What does zero partition function physically mean?

[cryptist]

Is there a physical process in thermodynamics that results the value of the partition function as zero?

When partition function is zero, then free energy becomes infinity, and it also yields negative entropy (at least within the system). Are there physical meanings of these?

 

[Studiot]

The partition function is defined by an exponential.

Can an exponential be zero?

 

[cryptist]

The partition function is defined by an exponential.

Can an exponential be zero?

Yes. Since Ʃ e^-βE_s is zero when T (temperature) goes to zero, or E_s goes to infinity.

 

[Studiot]

And when do these delightful occurrences happen?

 

[cryptist]

And when do these delightful occurrences happen?

What do you mean?

 

[Khashishi]

It means the system is impossible. There are no valid states, so it is unrealizable.

 

[Studiot]

What do you mean?

You asked what a zero partition function means.

You were so nearly there I'm sure you would rather work it out for yourself than just be told. It's not a question you would ask if you were not interested so I was trying to hint.

So I am basically saying look at the definition or formula for the partition function and ask

"under what conditions? ie under what values of the variables? can this equal zero"

and you will have worked out your answer.

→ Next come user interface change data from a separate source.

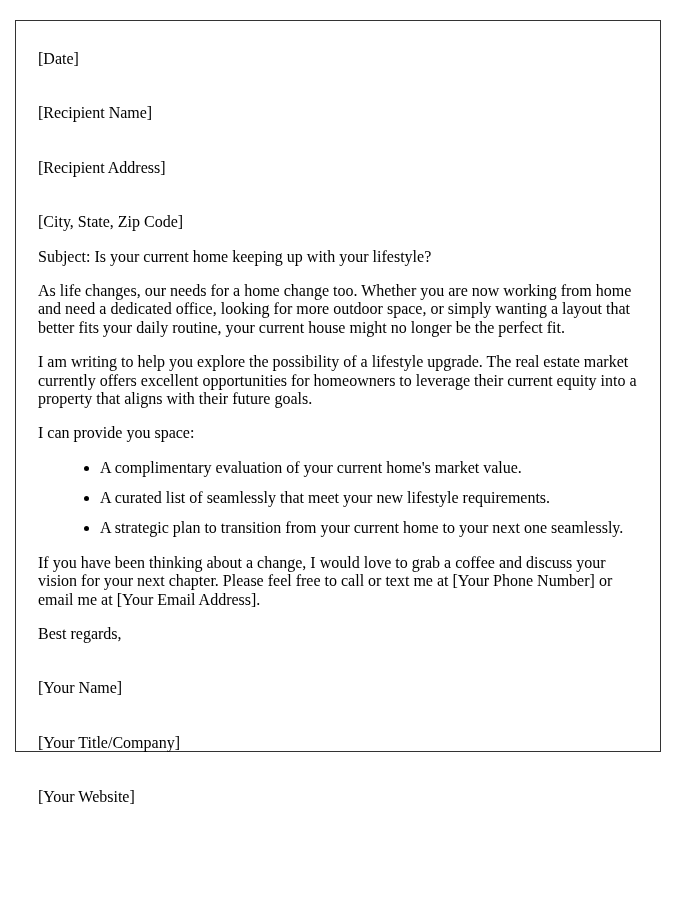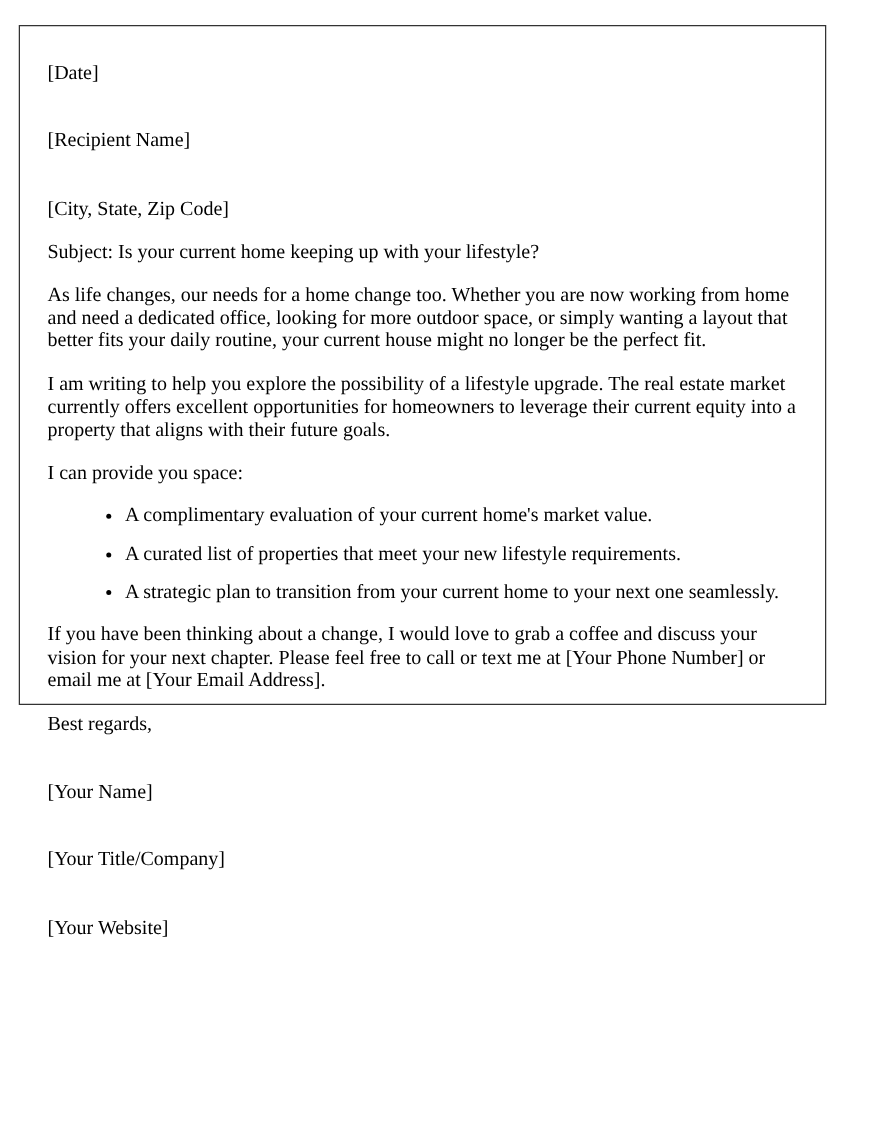"[Date]" .letter-box { height: 544px -> 732px }
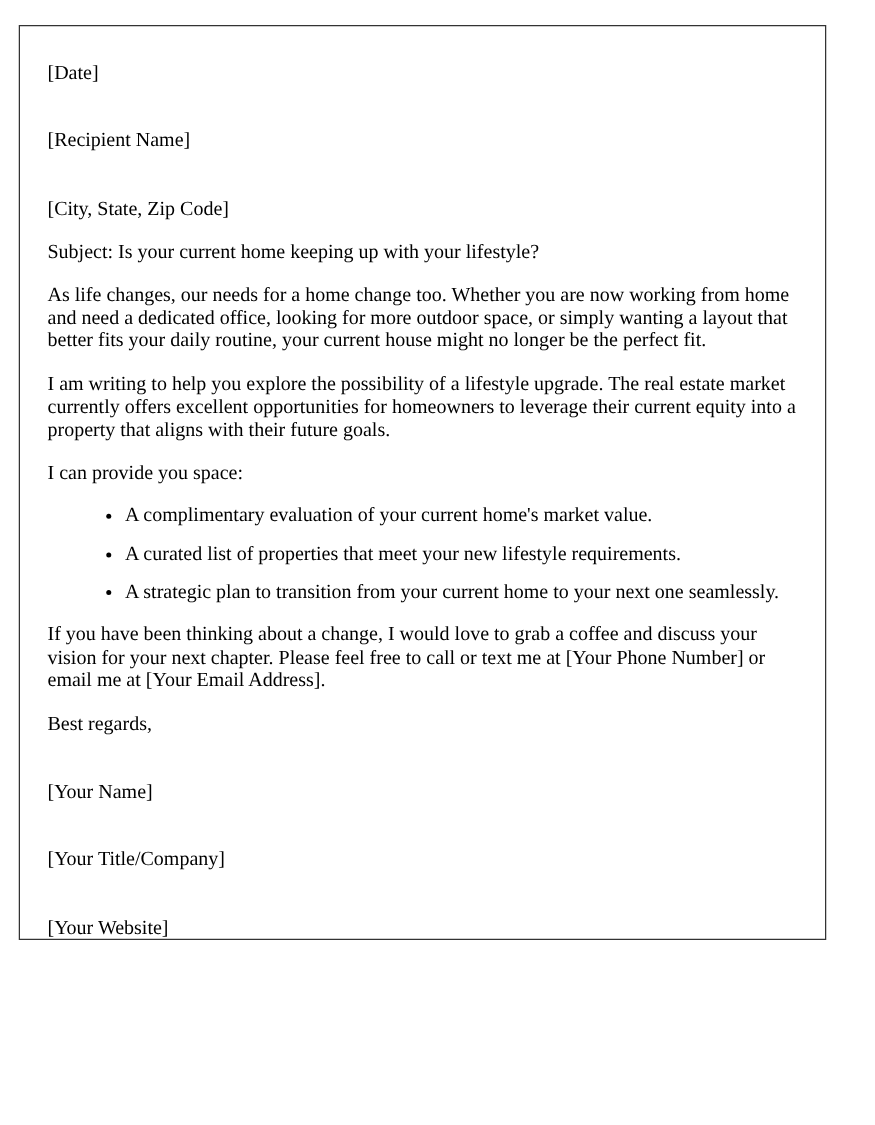"[Recipient Address]" span.line { html: none -> <span>[Recipient Address]</span> }
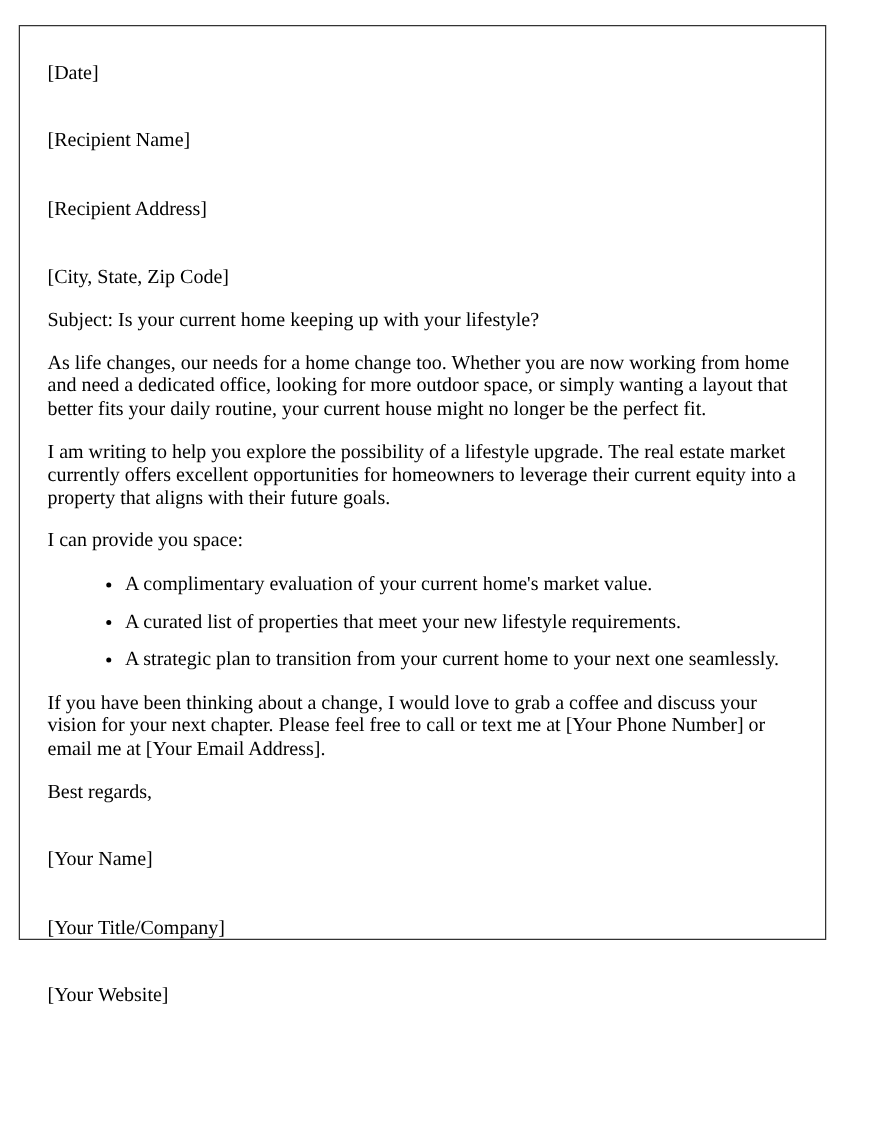"A curated list of properties" li { text: properties -> seamlessly }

Please note that your β = 1/kT so if T = 0 you are dividing by zero.

 

[cryptist]

Ok. I am just wondering, so, let's say that partition function is not zero but, close to zero. Then, free energy will be very very large. Is there a similar physical process of that? Or what does physically mean?

If there is no physical process like this, consider this as a hypothetical question. What would be the consequences?

 

[Studiot]

Bear in mind that the phrase 'close to zero' can be misleading.

The scale you refer to is like the temperature scale and the law of diminishing returns - non linear.

The closer you get the harder it become to achieve the next small increment.